● **Consegna**: Ricopia senza alcuna modifica il passo del brano su Erode ed Erodiade che va da "Facendo il giuramento" fino a "testa del Battista.", incluse queste ultime parole.

Ci si chiede: Erode era già d’accordo con Erodiade sull’idea di far ballare Salomé e sul finale tragico del banchetto, oppure non aveva considerato l’eventualità che Erodiade potesse approfittare del suo giuramento “pubblico” al di là delle sue aspettative? Detto altrimenti: dietro questo episodio vi è stata una regia o tutto è avvenuto casualmente? Allo stato attuale delle fonti, nessuno è in grado di rispondere a questa domanda.

Facendo il giuramento Erode aveva messo alla prova la fiducia dei commensali nei suoi confronti, poiché se il suo matrimonio fosse fallito, la metà del suo regno sarebbe finita in mani estranee. Erodiade però fa di più: mette alla prova Erode di fronte a tutti. Egli infatti deve dimostrare che, se è veramente disposto a cedere la metà del regno, dev’essere altresì disposto a cedere ogni altra cosa che appartenga al suo regno, inclusa la testa del Battista.

● **Dati di partenza**:
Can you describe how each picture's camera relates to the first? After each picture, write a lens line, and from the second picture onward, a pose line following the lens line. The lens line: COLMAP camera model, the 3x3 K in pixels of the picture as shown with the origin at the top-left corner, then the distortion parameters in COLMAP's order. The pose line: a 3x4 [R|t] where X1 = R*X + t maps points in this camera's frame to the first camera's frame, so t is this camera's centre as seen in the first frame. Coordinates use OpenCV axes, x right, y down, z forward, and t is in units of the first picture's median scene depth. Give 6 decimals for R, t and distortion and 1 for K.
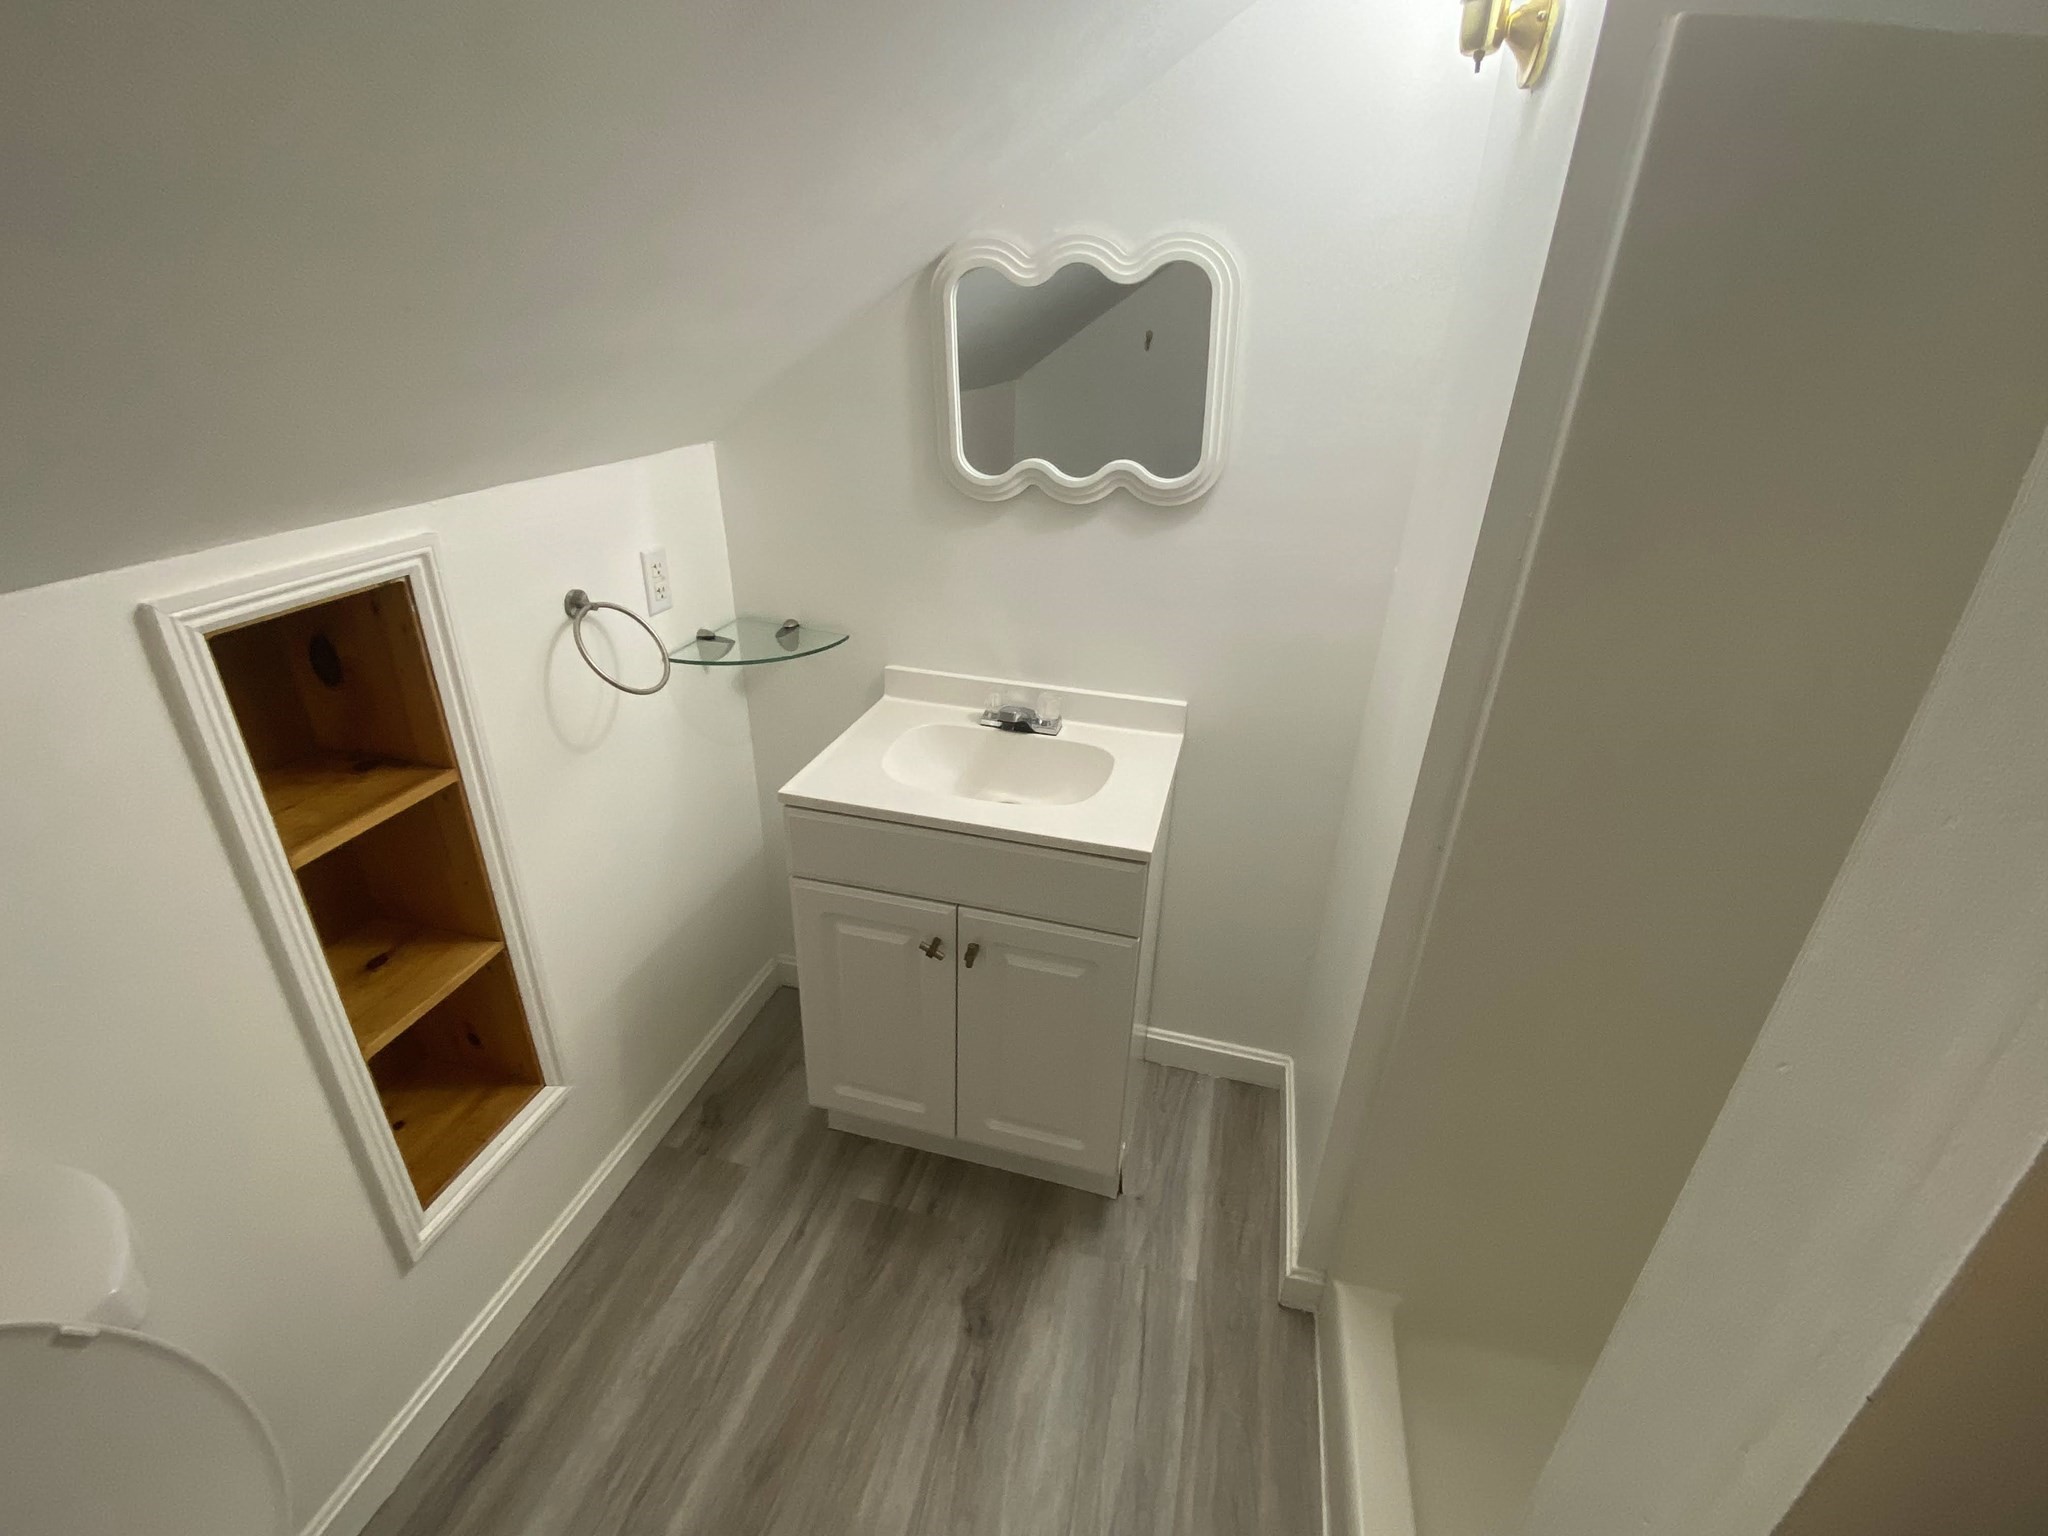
lens RADIAL K [[902.5, 0, 1017.2], [0, 902.5, 764.3], [0, 0, 1]] dist [-0.002006, -0.012724]
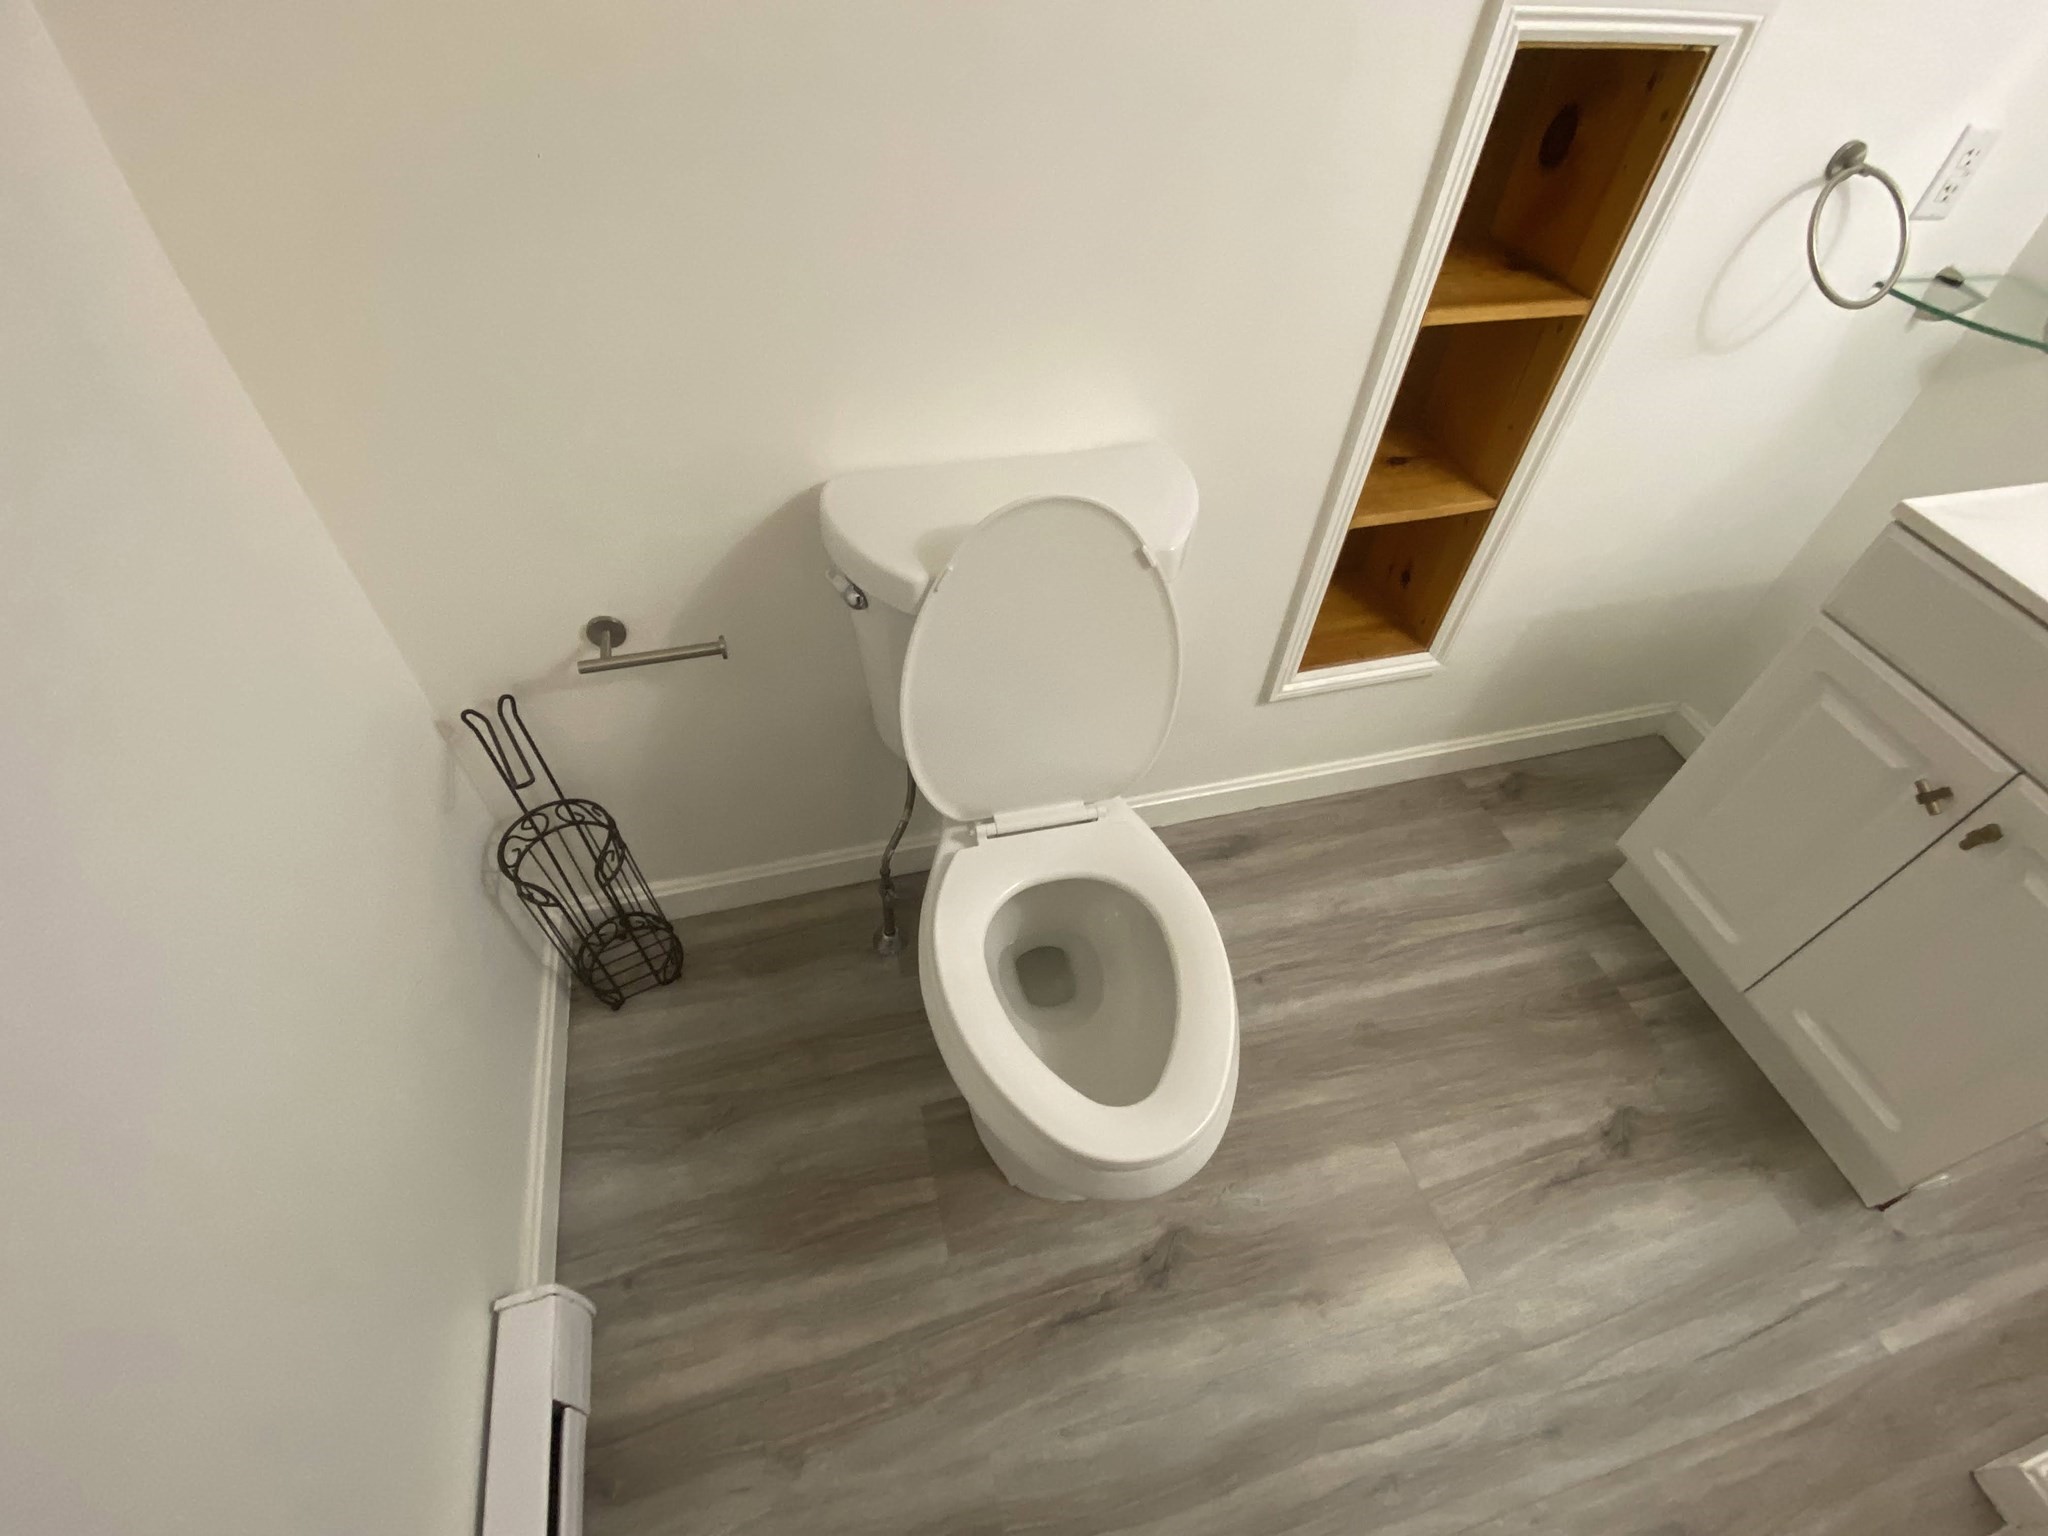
lens RADIAL K [[902.5, 0, 1017.2], [0, 902.5, 764.3], [0, 0, 1]] dist [-0.002006, -0.012724]
pose [[0.485253, 0.640305, -0.595432, -0.041577], [-0.401470, 0.768115, 0.498820, 0.124220], [0.776757, -0.003005, 0.629793, -0.044156]]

● **Soluzione dell'esercizio**:
Facendo il giuramento Erode aveva messo alla prova la fiducia dei commensali nei suoi confronti, poiché se il suo matrimonio fosse fallito, la metà del suo regno sarebbe finita in mani estranee. Erodiade però fa di più: mette alla prova Erode di fronte a tutti. Egli infatti deve dimostrare che, se è veramente disposto a cedere la metà del regno, dev’essere altresì disposto a cedere ogni altra cosa che appartenga al suo regno, inclusa la testa del Battista.